The Bay is strong and sweet with a spicy warm odor just as the Sun archetype is charismatic, optimistic and warm. Just as the Apollo is a complicated God who is believed to be the embodiment of all gods and goddesses, the Bay leaf essential oil has a complicated chemical composition, containing constituents from almost all of the functional chemical groups. Energetically, just as the sun radiates, the bay laurels principle action is to circulate qi energy or prana as referred to in yoga.


This oil is said to be particularly well suited for creative types such as artists, poets, writers and musicians who derive their inspiration for their work from intuition helping to promote insight. This brings to light a lot of parallels to Apollo as he was the leader of the muses and patron god of arts and also intuitively based given he spoke through his oracle. The oil is generally regarded as safe however with excessive use for a few weeks on the skin it can cause irritation just as excessive exposure to the sun can leave your skin burned.

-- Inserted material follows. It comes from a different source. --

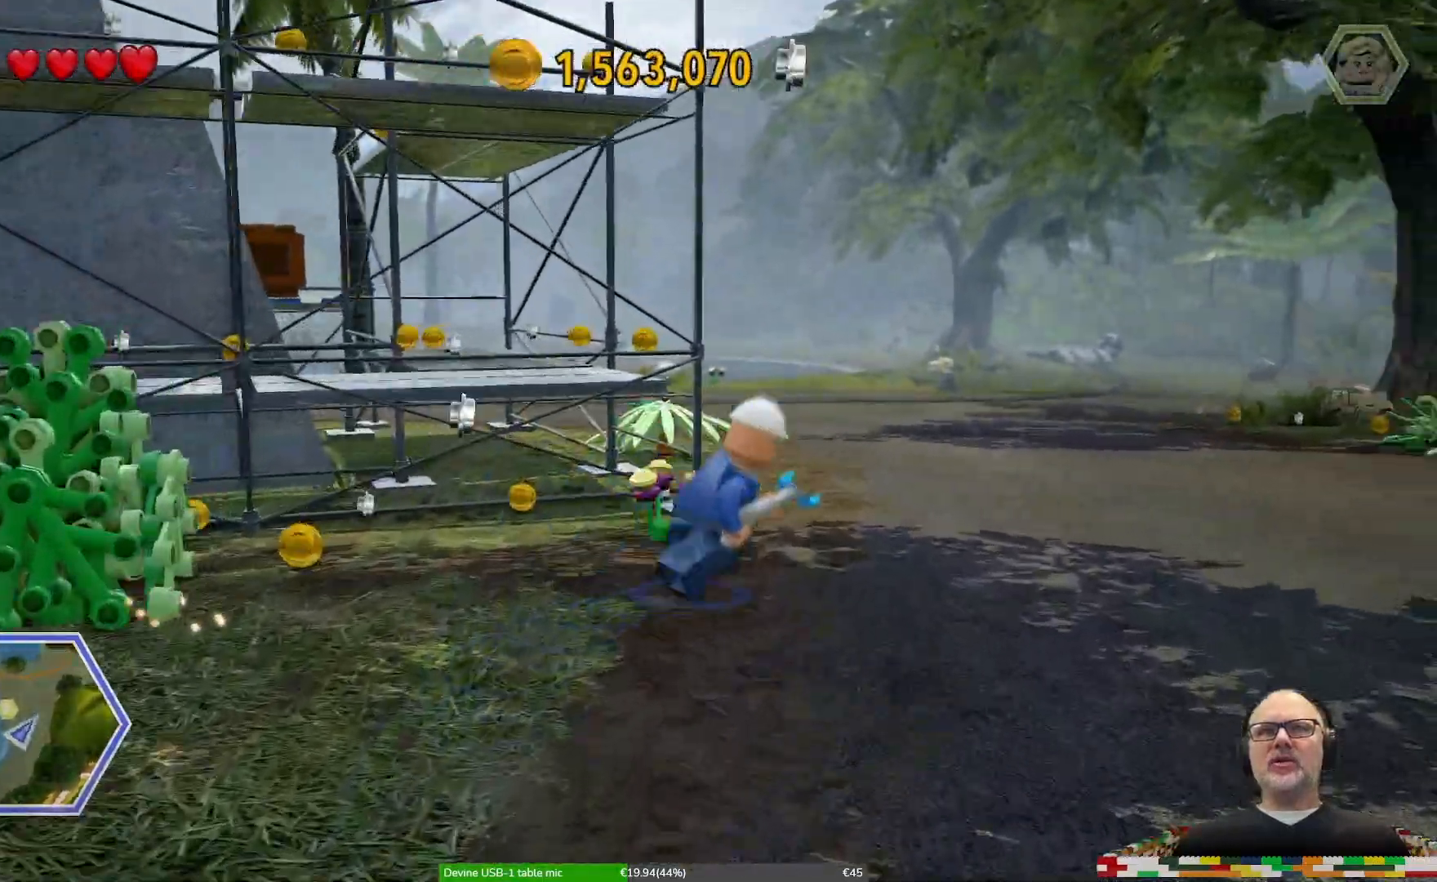
{"dt_ms": 500, "buttons": [], "left_stick": "up", "right_stick": "down-left"}
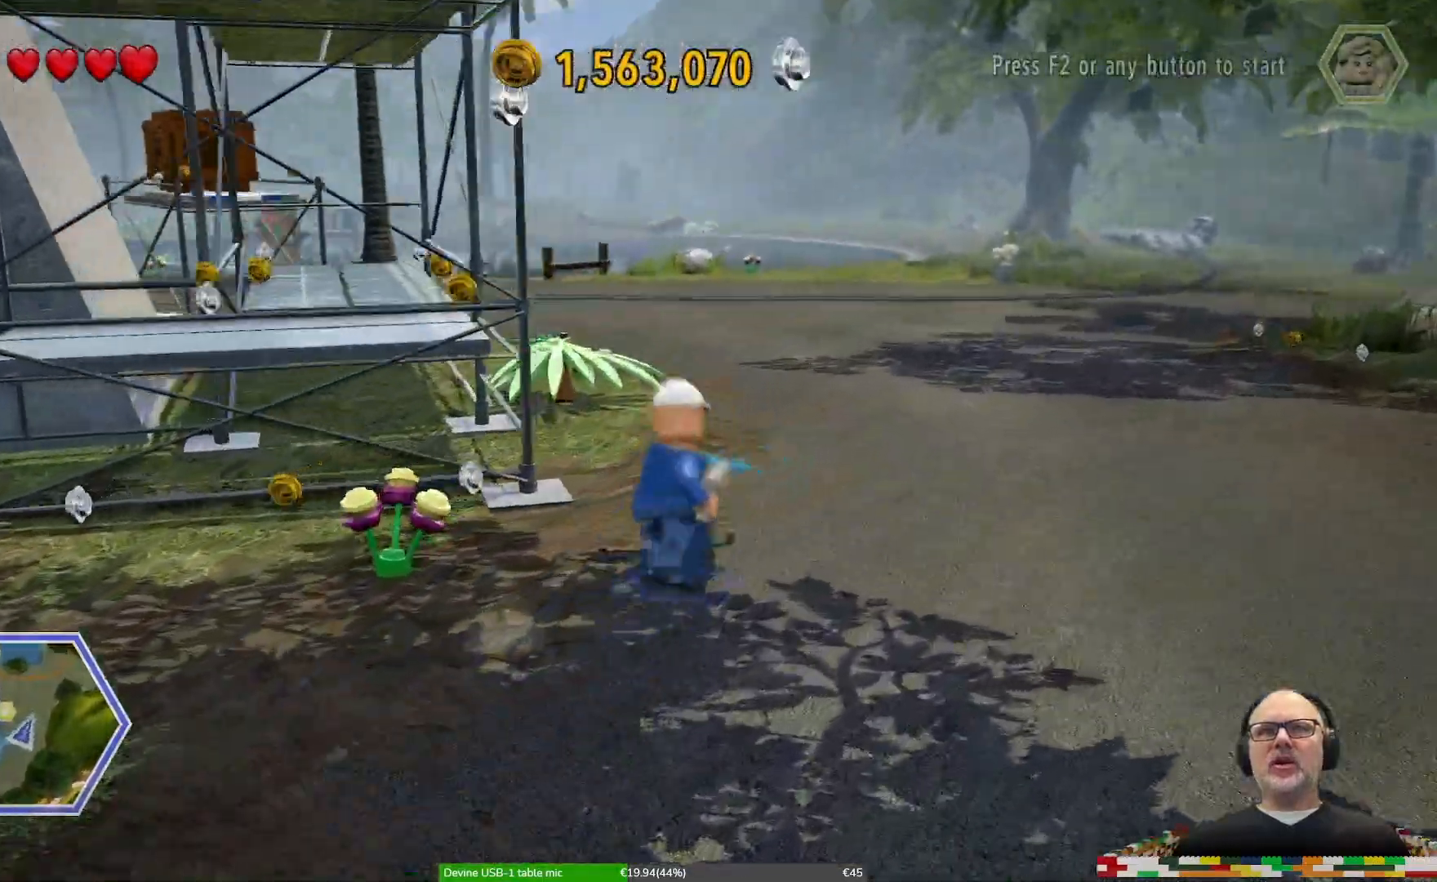
{"dt_ms": 500, "buttons": [], "left_stick": "up-right", "right_stick": "left", "events": [[33, "DPAD_UP", "down"], [33, "L1", "down"], [67, "right_stick", "center"], [133, "DPAD_UP", "up"], [167, "L1", "up"], [367, "left_stick", "up-right"], [500, "right_stick", "left"]]}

In the myth of Apollo and Daphne (meaning laurel in Greek), he pursues her against her will. Essentially this myth speaks to the heart of a problem not only throughout time but one very prevalent right now in the #metoo and #timesupnow movement. This ancient tale speaks to women’s rights, more specifically peoples rights when it comes to body autonomy and being heard when we say “no” and the fight to have that honored. While sexual assault and harassment are not about sex at all but about power, this story speaks to both lust unhinged and power.

To save herself from Apollos pursuits, Daphne loses her body and herself just as assault survivors tend to do after being disempowered by another exercising force over them. Possibly literally and metaphorically, an uninvited guest can penetrate a victims essence tainting them with overwhelming feelings of helplessness, shame, and guilt just to name a few. It can be paralyzing to be taken advantage of and it literally stops Daphne in her tracks as her legs morph into a tree trunk and her hair transforms into bay leaves. She makes the sacrifice of losing herself to ward off further abuse. It is painful that many women and others are constantly being pushed to make these sacrifices in our rape perpetuated culture. We sacrifice a huge part of our sun archetype when we fall victim to another’s violence, specifically sexual violence. We can lose our confidence, our feelings of worthiness, our optimism in life and it can lead us deep into the roots of the earth and into the darkness that we do not know how to sprout up from. We lose our charisma, perhaps our extroversion as we begin to fear the outside and drown alone in ourselves. The world seems to dim and we can lose our excitement for life bringing out sun shadow aspects of rebellion, lack of emotional stability, restlessness and scattered energies in which we do not know how to focus.

How odd it is that in Apollos pursuit he finds victory in not catching her, but in silencing her, in paralyzing her and in turn taking away her ability to fight back for a tree can not defend themselves against a person let alone a God. He mutilates her new form taking her leaves and crafting a crown from them wearing her as a trophy of his conquest. This is all too frightening in how real this is centuries later in modern day times that men and people feel victorious in their conquest of silencing and overpowering another.

Overall, the archetype of the Sun can only be subdued by the element of water, or by its own shadow. We can learn so much by tuning into it’s energy and mythologies. While the sun is nourishing in smaller bursts, we must use caution to make sure prolonged exposure does not burn us.